Hi Terry - Welcome to ChaosScenario. Don't believe what Paul tells you about me.

Okay. You can probably believe it.

Say, I'm a bit confused... you started talking about Powerade's superhuman feat campaign, and then when you introduce the video you switched to Gatorade.

Was that intentional?

Did Gatorade really steal Powerade's idea, or did you mean to say "Powerade?"

The whole point of entry was to talk about how anything online can be fake. Powerade was just an example and so was the Gatorade viral ad. No where in the entry did I compare the two or suggest that one was "stealing" from the other.

First of all, the Powerade ads were TV commercials. They just happen to have landed on Youtube (like everything else nowadays). The Gatorade ad was a complete Internet/viral thing and like I mentioned in the entry, no where in the video did they post their brand while the Powerade commercials ended with the drink and the word "POWERADE" was plastered across the TV screen.

These were two completely different marketing/advertising strategies. One was pretty much a traditional "if you use/drink/eat our product, you may be able to do this too!" (They also have videos of amateurs doing superhuman things such as catch a homer in the stands and chucking the ball all the way to home plate.)The other was probably just an attempt to have everyone say "hey, check out what Gatorade made" to their buddies.

What you should do | From the comment thread about the Powerade and Gatorade ads, copy out word for word the part starting at "First of all, the" and ending at "to their buddies.".

Record excerpts |
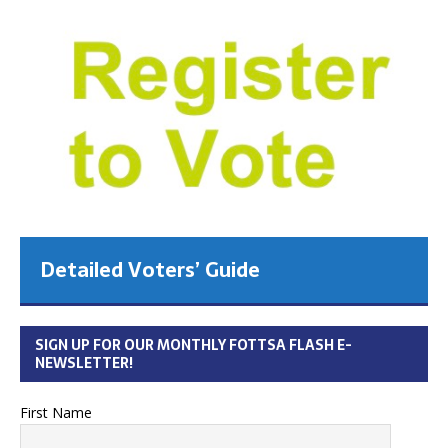
Detailed Voters’ Guide
SIGN UP FOR OUR MONTHLY FOTTSA FLASH E-
NEWSLETTER!
First Name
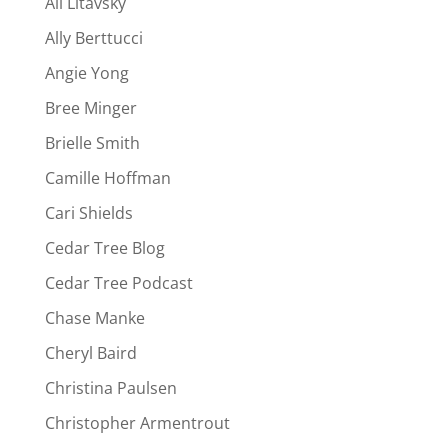
Ali Litavsky
Ally Berttucci
Angie Yong
Bree Minger
Brielle Smith
Camille Hoffman
Cari Shields
Cedar Tree Blog
Cedar Tree Podcast
Chase Manke
Cheryl Baird
Christina Paulsen
Christopher Armentrout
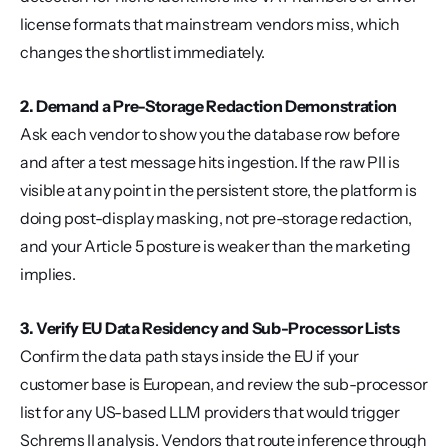
license formats that mainstream vendors miss, which 
changes the shortlist immediately.
2. Demand a Pre-Storage Redaction Demonstration
Ask each vendor to show you the database row before 
and after a test message hits ingestion. If the raw PII is 
visible at any point in the persistent store, the platform is 
doing post-display masking, not pre-storage redaction, 
and your Article 5 posture is weaker than the marketing 
implies.
3. Verify EU Data Residency and Sub-Processor Lists
Confirm the data path stays inside the EU if your 
customer base is European, and review the sub-processor 
list for any US-based LLM providers that would trigger 
Schrems II analysis. Vendors that route inference through 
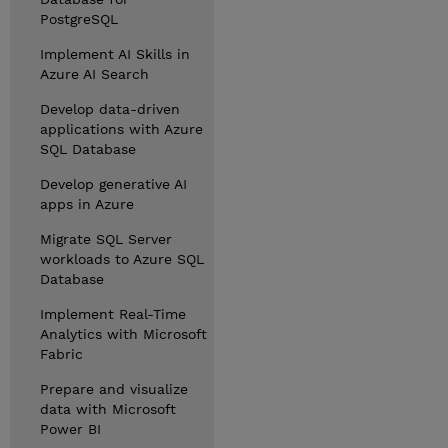
PostgreSQL
Implement AI Skills in
Azure AI Search
Develop data-driven
applications with Azure
SQL Database
Develop generative AI
apps in Azure
Migrate SQL Server
workloads to Azure SQL
Database
Implement Real-Time
Analytics with Microsoft
Fabric
Prepare and visualize
data with Microsoft
Power BI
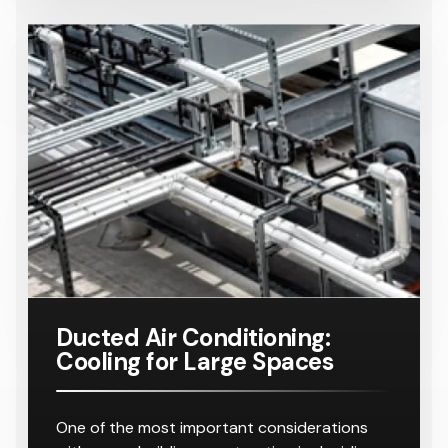
Ducted Air Conditioning:
Cooling for Large Spaces
One of the most important considerations
with a new building construction is deciding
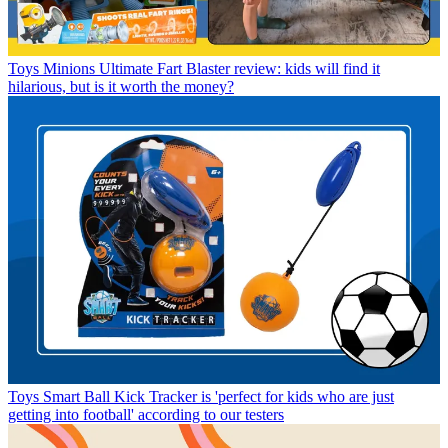
Toys
Minions Ultimate Fart Blaster review: kids will find it
hilarious, but is it worth the money?
Toys
Smart Ball Kick Tracker is 'perfect for kids who are just
getting into football' according to our testers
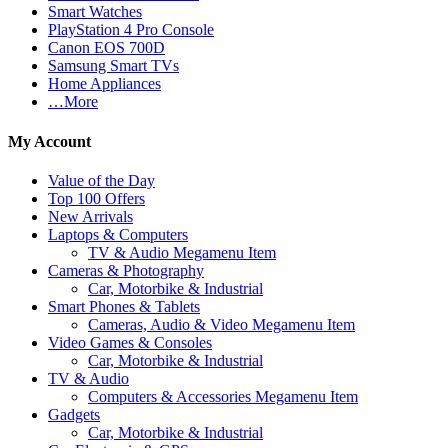
Smart Watches
PlayStation 4 Pro Console
Canon EOS 700D
Samsung Smart TVs
Home Appliances
…More
My Account
Value of the Day
Top 100 Offers
New Arrivals
Laptops & Computers
TV & Audio Megamenu Item
Cameras & Photography
Car, Motorbike & Industrial
Smart Phones & Tablets
Cameras, Audio & Video Megamenu Item
Video Games & Consoles
Car, Motorbike & Industrial
TV & Audio
Computers & Accessories Megamenu Item
Gadgets
Car, Motorbike & Industrial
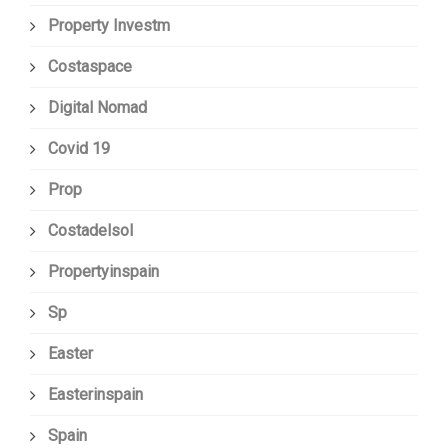
Property Investm
Costaspace
Digital Nomad
Covid 19
Prop
Costadelsol
Propertyinspain
Sp
Easter
Easterinspain
Spain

Task response |
First of all, the Powerade ads were TV commercials. They just happen to have landed on Youtube (like everything else nowadays). The Gatorade ad was a complete Internet/viral thing and like I mentioned in the entry, no where in the video did they post their brand while the Powerade commercials ended with the drink and the word "POWERADE" was plastered across the TV screen.

These were two completely different marketing/advertising strategies. One was pretty much a traditional "if you use/drink/eat our product, you may be able to do this too!" (They also have videos of amateurs doing superhuman things such as catch a homer in the stands and chucking the ball all the way to home plate.)The other was probably just an attempt to have everyone say "hey, check out what Gatorade made" to their buddies.